QTVR movies can also contain objects. Instead of the scene moving around the viewer, the user and turn and manipulate an animated object in three dimensions. The Star Trek Technical Manual includes a Klingon knife and a continually-blinking tricorder as QTVR objects. An obvious application of this technique would be in a virtual museum, where works of art could be viewed from a variety of angles and turned in space. Other applications spring to mind in the fields of education, engineering, and 3-D rendering, by letting people see how objects, components, and parts work and move together. I know if I’d had QTVR demonstrations of crystal lattice structures in my high school chemistry class, I’d have been a much happier person. Also, a QTVR simulation of a thunderstorm or Jupiter’s moons could be infinitely intriguing.

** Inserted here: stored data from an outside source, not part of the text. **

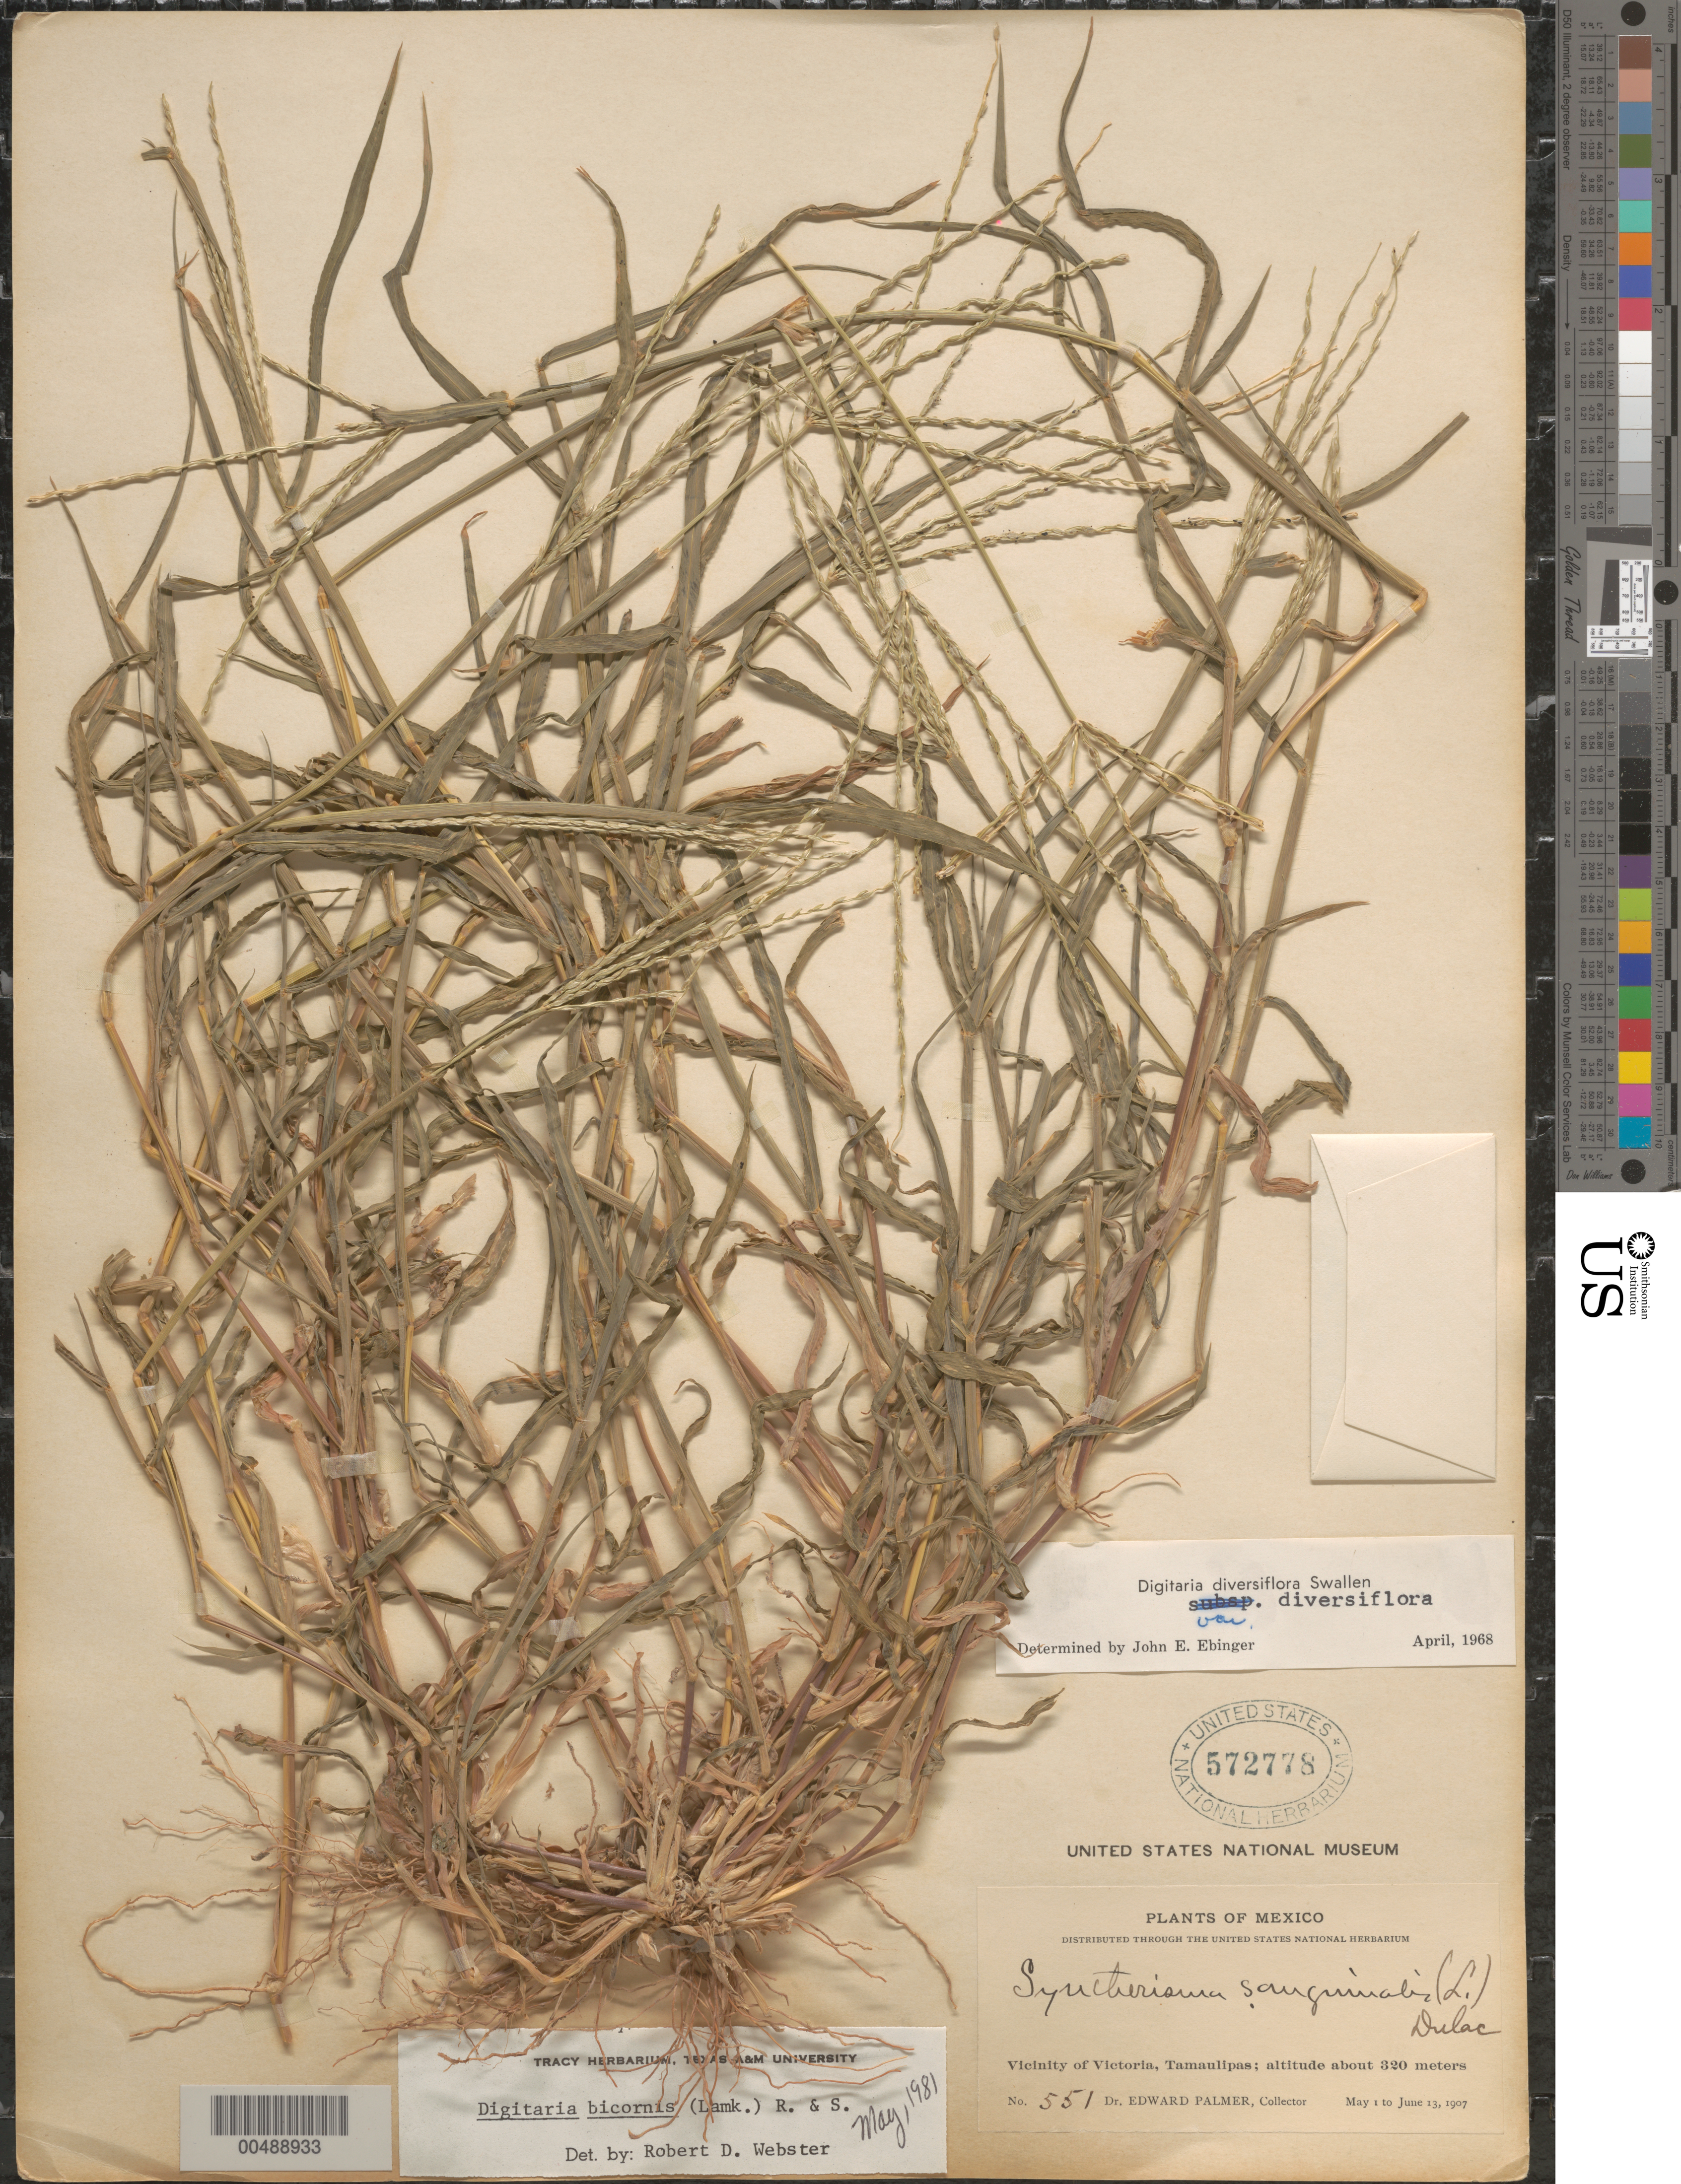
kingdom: Plantae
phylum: Tracheophyta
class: Liliopsida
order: Poales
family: Poaceae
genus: Digitaria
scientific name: Digitaria bicornis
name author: (Lam.) Roem. & Schult.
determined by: Webster, Robert D.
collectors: E. Palmer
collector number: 551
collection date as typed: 1 May 1907 to 13 Jun 1907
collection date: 1907-05-01/1907-06-13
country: Mexico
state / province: Tamaulipas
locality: Vicinity of Victoria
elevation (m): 320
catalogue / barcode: US 572778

Lights, Camera, Action — With all this functionality, you might imagine that making a QTVR movie is a little more complicated than capturing a movie from a VCR or QuickCam, and you’d be right. Apple is in the process of putting a QTVR white paper up on its Web server that describes the technology and QTVR development process, and a good overview article on creating QuickTime VR movies appeared in the July 1995 issue of Macworld. To over-generalize, QTVR movies are stitched together from a series of still images, usually 12 or 16 for a full 360-degree shot or node. For live scenes, capturing these images can be a tricky process, involving specialized camera mountings and careful picture-taking. (I hear from one photographer who’s done a QTVR shoot that doing outdoor shots is particularly difficult due to shifts in lighting.) From 3-D rendering programs, generating the images to be stitched together can be a more precise process, although still time-consuming.

http://quicktime.apple.com/qtvr/qtvrtech.html

Once you have your images, movies are then "authored" to include pointers to embedded QTVR objects (if any) and pointers to other nodes that are adjacent to the current scene. Presently, QTVR development and authoring tools (including XCMDs for use in HyperCard and Director) are available only from Apple, are not very intuitive, and require a fast Mac and a lot of RAM. Apple does host courses on incorporating QTVR technology into other applications, but QTVR development resources are expensive and hard to come by. Still, that was also the case when QuickTime itself debuted; as time goes on, users can probably expect development tools to become cheaper and easier to use, and applications (especially those that do 3-D rendering) will should begin to support QTVR natively.

In Summation — If you’ve got a Web connection and time to download a few hundred kilobytes of movies, go nuts! Once you see QuickTime VR, you’ll see why people are excited about it. However, it remains to be seen whether QuickTime VR will gather the developer and application support necessary for it to become more than an expensive toy for people with high-end machines and good photographic equipment. Apple is billing QTVR as "virtual reality for the rest of us," but right now it’s only "virtual reality playback for the rest of us." Nonetheless, the potential excites me.